Starting with the line that has "Über local.ch" and finishing with the line that has "d’Économie et Administration des Affaires", set down each line below exactly. Pictures are not copied.

-------------------------

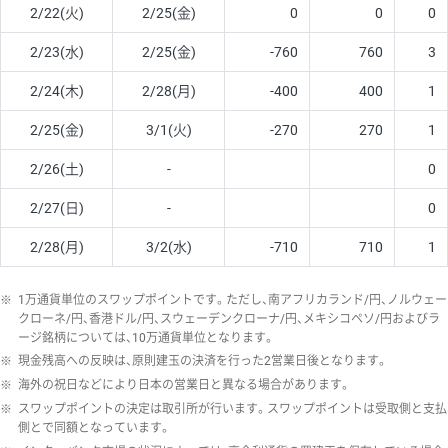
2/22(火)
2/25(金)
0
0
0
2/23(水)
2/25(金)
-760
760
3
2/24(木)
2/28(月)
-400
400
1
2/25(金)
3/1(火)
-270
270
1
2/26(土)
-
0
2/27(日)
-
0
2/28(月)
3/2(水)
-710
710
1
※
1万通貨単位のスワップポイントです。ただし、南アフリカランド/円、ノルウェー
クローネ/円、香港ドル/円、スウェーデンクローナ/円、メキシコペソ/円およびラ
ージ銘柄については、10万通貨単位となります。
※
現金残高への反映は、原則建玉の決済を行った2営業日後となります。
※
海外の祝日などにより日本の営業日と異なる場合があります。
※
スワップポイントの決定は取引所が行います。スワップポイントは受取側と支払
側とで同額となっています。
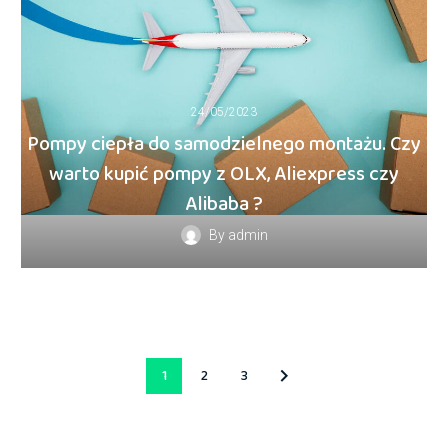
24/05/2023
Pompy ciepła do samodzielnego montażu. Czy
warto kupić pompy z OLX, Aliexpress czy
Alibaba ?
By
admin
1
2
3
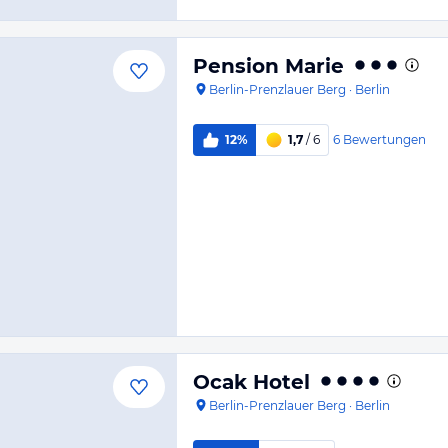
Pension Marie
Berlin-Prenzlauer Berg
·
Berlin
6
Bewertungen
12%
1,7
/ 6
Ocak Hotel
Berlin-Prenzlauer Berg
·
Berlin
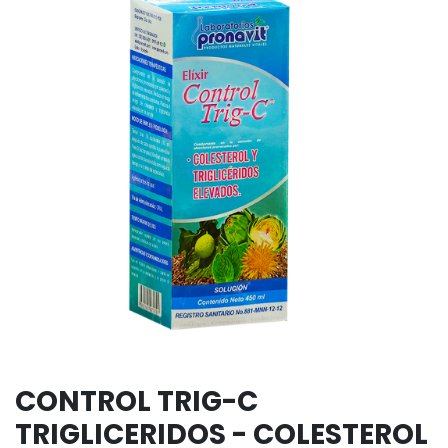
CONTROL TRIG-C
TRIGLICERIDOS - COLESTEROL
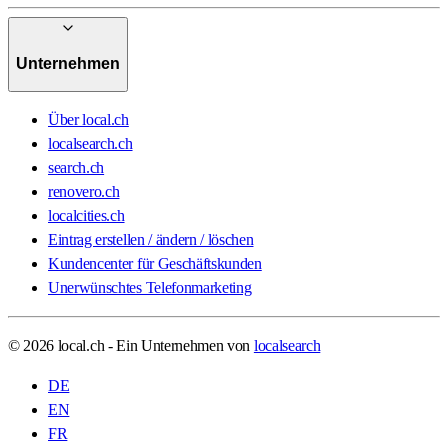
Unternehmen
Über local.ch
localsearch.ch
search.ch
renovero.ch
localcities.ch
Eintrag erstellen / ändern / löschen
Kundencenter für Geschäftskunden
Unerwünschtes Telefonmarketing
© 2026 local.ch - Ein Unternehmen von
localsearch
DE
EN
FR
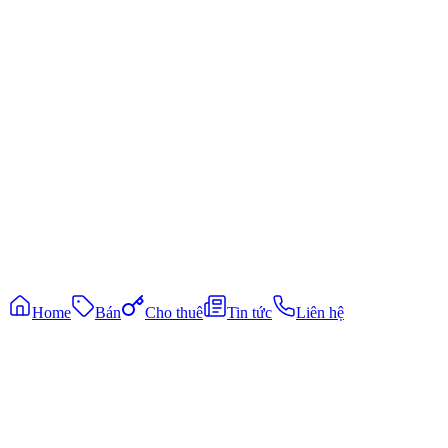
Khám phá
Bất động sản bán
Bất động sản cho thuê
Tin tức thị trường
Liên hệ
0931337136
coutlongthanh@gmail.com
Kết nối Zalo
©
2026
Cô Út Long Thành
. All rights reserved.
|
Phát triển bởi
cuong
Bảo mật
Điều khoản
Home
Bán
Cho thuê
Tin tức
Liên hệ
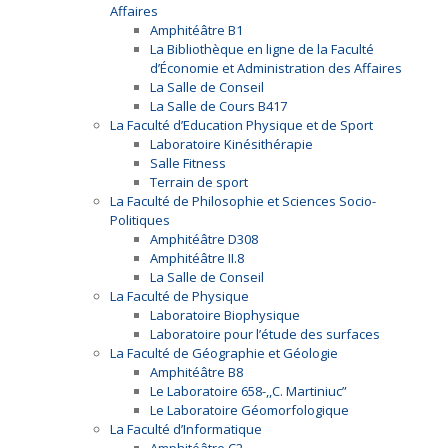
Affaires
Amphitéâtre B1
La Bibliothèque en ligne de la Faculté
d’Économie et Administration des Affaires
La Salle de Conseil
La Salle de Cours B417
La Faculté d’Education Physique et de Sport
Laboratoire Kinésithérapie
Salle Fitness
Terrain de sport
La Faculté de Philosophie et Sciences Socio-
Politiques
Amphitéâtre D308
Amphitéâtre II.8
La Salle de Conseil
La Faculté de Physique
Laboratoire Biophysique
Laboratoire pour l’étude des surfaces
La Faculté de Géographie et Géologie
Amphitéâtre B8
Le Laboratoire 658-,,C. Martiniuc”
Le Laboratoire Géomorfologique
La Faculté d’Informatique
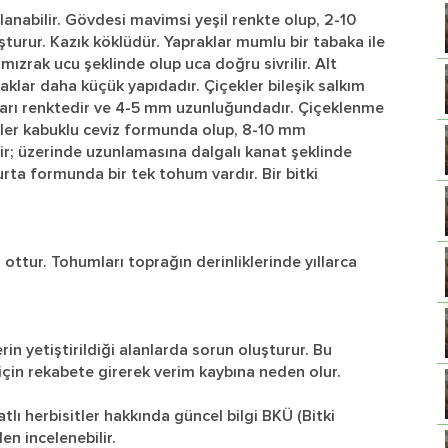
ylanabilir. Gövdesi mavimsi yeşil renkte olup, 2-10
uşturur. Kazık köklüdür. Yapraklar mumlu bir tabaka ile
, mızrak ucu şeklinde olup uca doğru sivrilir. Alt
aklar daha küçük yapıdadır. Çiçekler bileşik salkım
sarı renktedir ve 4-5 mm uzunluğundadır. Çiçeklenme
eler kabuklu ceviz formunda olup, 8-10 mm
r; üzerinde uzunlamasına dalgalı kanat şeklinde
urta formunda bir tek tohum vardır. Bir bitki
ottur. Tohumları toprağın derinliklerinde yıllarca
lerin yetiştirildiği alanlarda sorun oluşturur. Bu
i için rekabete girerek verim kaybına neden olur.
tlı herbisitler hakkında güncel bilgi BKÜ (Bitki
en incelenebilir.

-------------------------

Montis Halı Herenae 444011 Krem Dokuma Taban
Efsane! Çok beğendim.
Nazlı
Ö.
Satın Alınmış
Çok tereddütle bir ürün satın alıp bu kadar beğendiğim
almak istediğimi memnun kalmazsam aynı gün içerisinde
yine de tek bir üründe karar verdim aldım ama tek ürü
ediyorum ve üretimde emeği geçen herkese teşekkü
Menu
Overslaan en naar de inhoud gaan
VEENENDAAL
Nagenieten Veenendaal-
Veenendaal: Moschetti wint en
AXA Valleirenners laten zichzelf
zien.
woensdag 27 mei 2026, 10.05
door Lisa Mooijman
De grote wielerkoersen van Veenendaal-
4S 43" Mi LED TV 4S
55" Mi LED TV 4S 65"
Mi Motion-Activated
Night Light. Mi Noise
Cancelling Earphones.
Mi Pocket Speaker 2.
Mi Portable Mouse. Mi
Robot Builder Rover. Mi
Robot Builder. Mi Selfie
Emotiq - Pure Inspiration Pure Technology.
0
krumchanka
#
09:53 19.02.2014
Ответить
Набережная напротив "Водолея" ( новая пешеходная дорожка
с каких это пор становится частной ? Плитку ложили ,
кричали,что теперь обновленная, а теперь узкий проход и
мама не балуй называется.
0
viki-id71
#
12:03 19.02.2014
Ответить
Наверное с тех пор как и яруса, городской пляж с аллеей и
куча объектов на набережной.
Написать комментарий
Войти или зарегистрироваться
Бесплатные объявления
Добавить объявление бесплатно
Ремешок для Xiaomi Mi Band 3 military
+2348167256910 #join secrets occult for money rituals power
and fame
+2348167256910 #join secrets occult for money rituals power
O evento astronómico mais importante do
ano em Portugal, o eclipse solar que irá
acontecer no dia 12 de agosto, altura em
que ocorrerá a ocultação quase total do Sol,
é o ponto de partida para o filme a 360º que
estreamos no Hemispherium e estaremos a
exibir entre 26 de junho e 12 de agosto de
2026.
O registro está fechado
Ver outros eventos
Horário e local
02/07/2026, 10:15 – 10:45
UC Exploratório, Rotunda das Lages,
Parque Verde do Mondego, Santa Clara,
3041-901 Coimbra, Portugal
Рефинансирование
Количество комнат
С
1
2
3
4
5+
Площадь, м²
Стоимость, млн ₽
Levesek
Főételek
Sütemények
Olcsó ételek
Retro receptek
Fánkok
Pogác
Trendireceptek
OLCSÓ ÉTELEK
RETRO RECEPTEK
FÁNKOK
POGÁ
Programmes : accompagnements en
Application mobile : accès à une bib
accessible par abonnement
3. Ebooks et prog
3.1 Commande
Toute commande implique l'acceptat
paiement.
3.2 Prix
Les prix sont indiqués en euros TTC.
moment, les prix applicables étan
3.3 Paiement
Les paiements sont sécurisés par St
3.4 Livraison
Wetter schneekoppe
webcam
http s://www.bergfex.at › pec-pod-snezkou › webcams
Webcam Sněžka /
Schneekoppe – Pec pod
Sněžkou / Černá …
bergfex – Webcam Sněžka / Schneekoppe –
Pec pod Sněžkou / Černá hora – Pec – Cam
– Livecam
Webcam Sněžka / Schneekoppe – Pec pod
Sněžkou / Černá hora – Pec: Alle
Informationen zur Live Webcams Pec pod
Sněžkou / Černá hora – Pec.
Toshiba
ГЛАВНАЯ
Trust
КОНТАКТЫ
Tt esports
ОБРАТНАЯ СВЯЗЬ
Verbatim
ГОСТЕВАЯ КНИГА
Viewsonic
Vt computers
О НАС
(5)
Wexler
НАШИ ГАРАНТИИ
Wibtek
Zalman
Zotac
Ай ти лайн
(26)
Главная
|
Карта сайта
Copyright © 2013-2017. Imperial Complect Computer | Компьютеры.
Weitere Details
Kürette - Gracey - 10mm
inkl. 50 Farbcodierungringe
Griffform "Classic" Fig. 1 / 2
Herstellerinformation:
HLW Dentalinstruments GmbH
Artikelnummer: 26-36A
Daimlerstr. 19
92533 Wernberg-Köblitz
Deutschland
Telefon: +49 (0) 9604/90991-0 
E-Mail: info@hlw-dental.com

-------------------------

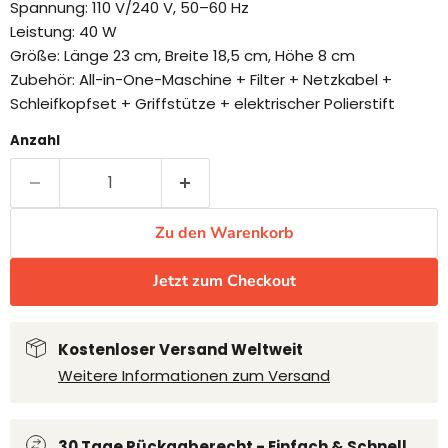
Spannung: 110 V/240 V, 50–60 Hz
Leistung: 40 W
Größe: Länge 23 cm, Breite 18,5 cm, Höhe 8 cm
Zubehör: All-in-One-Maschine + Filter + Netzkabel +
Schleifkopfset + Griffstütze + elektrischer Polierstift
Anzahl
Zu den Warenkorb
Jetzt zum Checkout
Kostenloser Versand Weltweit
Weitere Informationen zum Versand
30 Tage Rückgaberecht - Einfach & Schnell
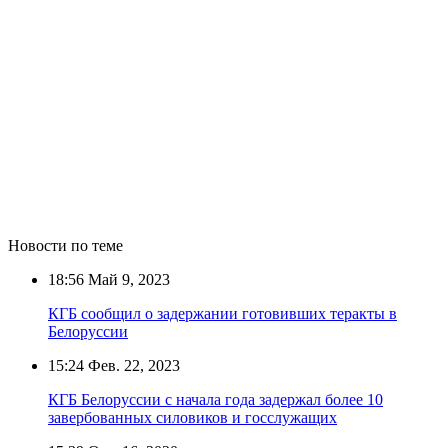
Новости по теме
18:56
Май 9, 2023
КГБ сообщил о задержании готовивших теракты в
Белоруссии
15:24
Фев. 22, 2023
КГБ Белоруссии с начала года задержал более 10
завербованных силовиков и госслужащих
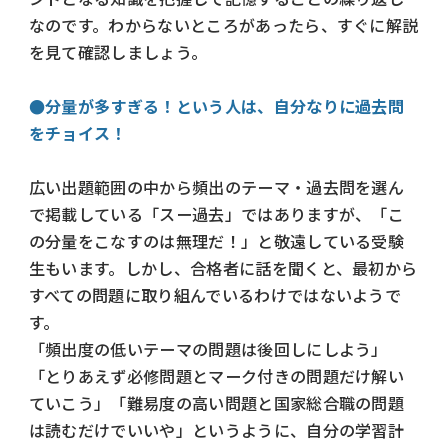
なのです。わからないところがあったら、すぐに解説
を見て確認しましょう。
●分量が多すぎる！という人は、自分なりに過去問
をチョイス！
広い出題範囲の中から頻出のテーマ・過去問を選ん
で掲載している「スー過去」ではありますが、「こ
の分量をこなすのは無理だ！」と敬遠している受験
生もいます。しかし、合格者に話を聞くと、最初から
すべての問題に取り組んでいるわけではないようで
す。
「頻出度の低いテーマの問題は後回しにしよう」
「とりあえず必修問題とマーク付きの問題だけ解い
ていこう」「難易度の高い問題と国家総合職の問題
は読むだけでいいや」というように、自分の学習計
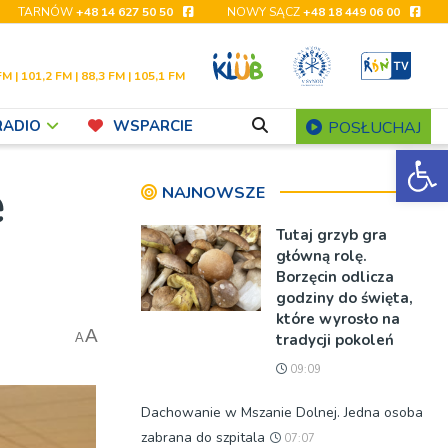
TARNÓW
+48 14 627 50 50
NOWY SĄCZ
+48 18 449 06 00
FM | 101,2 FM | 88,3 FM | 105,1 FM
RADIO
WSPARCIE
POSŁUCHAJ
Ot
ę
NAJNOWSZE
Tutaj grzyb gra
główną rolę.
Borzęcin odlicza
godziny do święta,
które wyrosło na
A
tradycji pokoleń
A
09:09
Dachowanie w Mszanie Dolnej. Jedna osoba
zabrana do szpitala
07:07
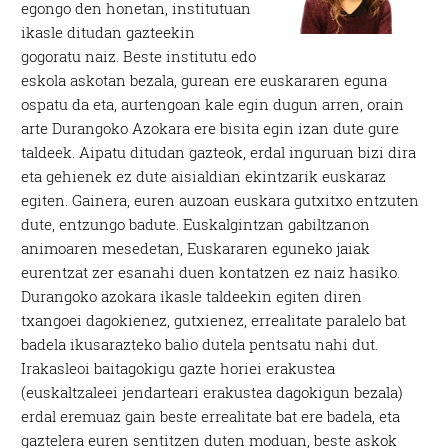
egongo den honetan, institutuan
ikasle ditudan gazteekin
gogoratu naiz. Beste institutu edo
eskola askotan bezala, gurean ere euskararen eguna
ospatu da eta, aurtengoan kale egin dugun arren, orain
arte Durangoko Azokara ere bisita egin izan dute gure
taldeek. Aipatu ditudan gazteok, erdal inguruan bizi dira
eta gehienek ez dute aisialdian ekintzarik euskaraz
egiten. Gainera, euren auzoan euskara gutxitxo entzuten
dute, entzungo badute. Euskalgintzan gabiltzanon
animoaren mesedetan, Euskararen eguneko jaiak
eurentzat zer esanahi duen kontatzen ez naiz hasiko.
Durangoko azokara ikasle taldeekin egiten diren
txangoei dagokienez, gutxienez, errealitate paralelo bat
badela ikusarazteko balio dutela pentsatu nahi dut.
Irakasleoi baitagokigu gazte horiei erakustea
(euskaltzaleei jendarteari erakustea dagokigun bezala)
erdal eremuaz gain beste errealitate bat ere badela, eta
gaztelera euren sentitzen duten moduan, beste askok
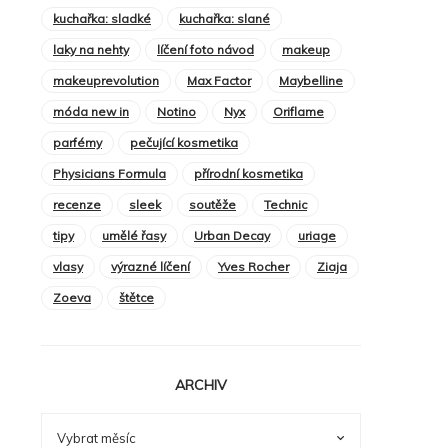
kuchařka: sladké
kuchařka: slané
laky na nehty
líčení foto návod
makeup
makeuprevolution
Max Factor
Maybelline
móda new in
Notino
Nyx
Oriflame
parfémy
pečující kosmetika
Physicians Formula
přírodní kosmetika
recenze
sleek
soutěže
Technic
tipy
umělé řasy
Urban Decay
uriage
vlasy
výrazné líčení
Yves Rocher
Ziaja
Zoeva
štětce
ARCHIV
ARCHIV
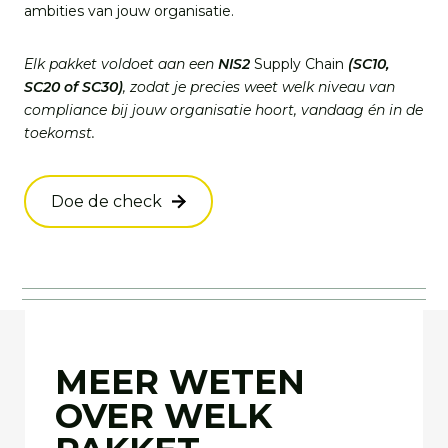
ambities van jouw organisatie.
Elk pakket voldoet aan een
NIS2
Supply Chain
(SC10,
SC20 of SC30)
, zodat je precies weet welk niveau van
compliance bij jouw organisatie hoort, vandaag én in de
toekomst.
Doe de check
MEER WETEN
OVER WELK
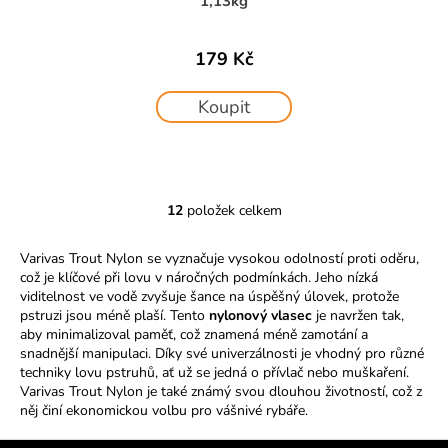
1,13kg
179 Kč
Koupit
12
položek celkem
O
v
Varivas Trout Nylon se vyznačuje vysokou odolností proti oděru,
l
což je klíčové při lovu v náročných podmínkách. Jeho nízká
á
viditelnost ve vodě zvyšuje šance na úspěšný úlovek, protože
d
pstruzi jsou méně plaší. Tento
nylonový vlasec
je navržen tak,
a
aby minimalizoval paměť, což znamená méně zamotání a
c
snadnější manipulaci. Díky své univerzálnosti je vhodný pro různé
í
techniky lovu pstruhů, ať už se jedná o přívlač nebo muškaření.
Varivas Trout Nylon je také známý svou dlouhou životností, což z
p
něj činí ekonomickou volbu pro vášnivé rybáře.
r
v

-------------------------

> TASK OUTPUT:
Über local.ch
localsearch.ch
search.ch
renovero.ch
localcities.ch
Eintrag erstellen / ändern / löschen
Kundencenter für Geschäftskunden
Unerwünschtes Telefonmarketing
© 2026 local.ch - Ein Unternehmen von
localsearch
DE
EN
FR
Khám phá
Bất động sản bán
Bất động sản cho thuê
Tin tức thị trường
Liên hệ
0931337136
coutlongthanh@gmail.com
Kết nối Zalo
©
2026
Cô Út Long Thành
. All rights reserved.
|
Phát triển bởi
cuong
Bảo mật
Điều khoản
Home
Bán
Cho thuê
Tin tức
Liên hệ
Affaires
Amphitéâtre B1
La Bibliothèque en ligne de la Faculté
d’Économie et Administration des Affaires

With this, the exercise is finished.